Norwegian educator, philologist and historian

Anton Henrik Ræder (25 November 1855 - 26 January 1941) was a Norwegian educator, philologist and historian. He is most commonly known for his history textbooks relating to the Roman Empire.

==Biography==
Anton Ræder was born in Christiania (now Oslo), Norway. He was the son of jurist Nicolai Ditlev Ammon Ræder (1817–84) and Johanne Cathrine Scheel (1830-1910). He was the brother of military officer Johan Christopher Ræder. His uncles included military officers
Georg Ræder and Jacques Ræder as well as diplomat Ole Munch Ræder.

Ræder attended Oslo Cathedral School. He received a classical education in both Latin and Greek history and geography. He earned his doctorate degree during 1893 from the Royal Frederiks University (now University of Oslo)
with his thesis Athens politiske udvikling i tiden fra Kleisthenes til Artideide's reform.

WHAT YOU WILL DO:
a. Restate the paragraph of the text on Anton Henrik Ræder that begins "Anton Ræder was born in Christiania" as a short list of its main facts.
b. From the text on Anton Henrik Ræder, reproduce word for word the passage from "Anton Henrik Ræder" up to and including "the Roman Empire.".

DATA RECORDS:
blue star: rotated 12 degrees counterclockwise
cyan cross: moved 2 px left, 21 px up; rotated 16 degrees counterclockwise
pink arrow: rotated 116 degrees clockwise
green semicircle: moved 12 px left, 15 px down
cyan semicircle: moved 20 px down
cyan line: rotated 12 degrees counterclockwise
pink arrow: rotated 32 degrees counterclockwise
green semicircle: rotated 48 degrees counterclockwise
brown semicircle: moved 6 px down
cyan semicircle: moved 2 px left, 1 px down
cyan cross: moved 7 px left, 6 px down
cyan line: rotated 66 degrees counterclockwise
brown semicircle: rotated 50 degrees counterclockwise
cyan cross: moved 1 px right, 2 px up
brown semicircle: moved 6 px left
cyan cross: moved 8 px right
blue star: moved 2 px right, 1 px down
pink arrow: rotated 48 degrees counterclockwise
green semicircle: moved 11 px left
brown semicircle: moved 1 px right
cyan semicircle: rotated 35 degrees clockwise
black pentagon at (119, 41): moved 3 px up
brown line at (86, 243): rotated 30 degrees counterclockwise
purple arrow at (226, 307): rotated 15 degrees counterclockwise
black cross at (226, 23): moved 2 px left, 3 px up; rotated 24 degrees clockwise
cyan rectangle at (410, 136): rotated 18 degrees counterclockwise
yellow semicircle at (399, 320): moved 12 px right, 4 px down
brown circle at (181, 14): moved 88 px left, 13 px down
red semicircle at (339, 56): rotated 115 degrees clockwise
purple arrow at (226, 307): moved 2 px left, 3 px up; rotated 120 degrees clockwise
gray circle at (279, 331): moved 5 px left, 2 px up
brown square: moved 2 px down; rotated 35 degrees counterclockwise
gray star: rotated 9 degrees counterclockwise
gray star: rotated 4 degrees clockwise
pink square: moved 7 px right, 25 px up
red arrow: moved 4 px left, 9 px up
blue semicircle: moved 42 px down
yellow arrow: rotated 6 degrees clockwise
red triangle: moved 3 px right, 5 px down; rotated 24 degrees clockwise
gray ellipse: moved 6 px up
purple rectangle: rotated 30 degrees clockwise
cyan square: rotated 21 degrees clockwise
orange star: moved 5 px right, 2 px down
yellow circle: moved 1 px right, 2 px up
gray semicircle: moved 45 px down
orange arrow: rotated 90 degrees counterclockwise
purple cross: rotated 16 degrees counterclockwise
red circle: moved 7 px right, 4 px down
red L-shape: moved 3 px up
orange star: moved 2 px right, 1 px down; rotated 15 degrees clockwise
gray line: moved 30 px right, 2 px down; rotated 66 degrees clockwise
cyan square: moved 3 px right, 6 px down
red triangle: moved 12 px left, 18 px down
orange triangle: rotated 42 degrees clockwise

EXERCISE RESULTS:
a.
- Born in Christiania (now Oslo), Norway
- Parents: jurist Nicolai Ditlev Ammon Ræder (1817–84) and Johanne Cathrine Scheel (1830-1910)
- Brother: military officer Johan Christopher Ræder
- Uncles: military officers Georg Ræder and Jacques Ræder, and diplomat Ole Munch Ræder

b.
Anton Henrik Ræder (25 November 1855 - 26 January 1941) was a Norwegian educator, philologist and historian. He is most commonly known for his history textbooks relating to the Roman Empire.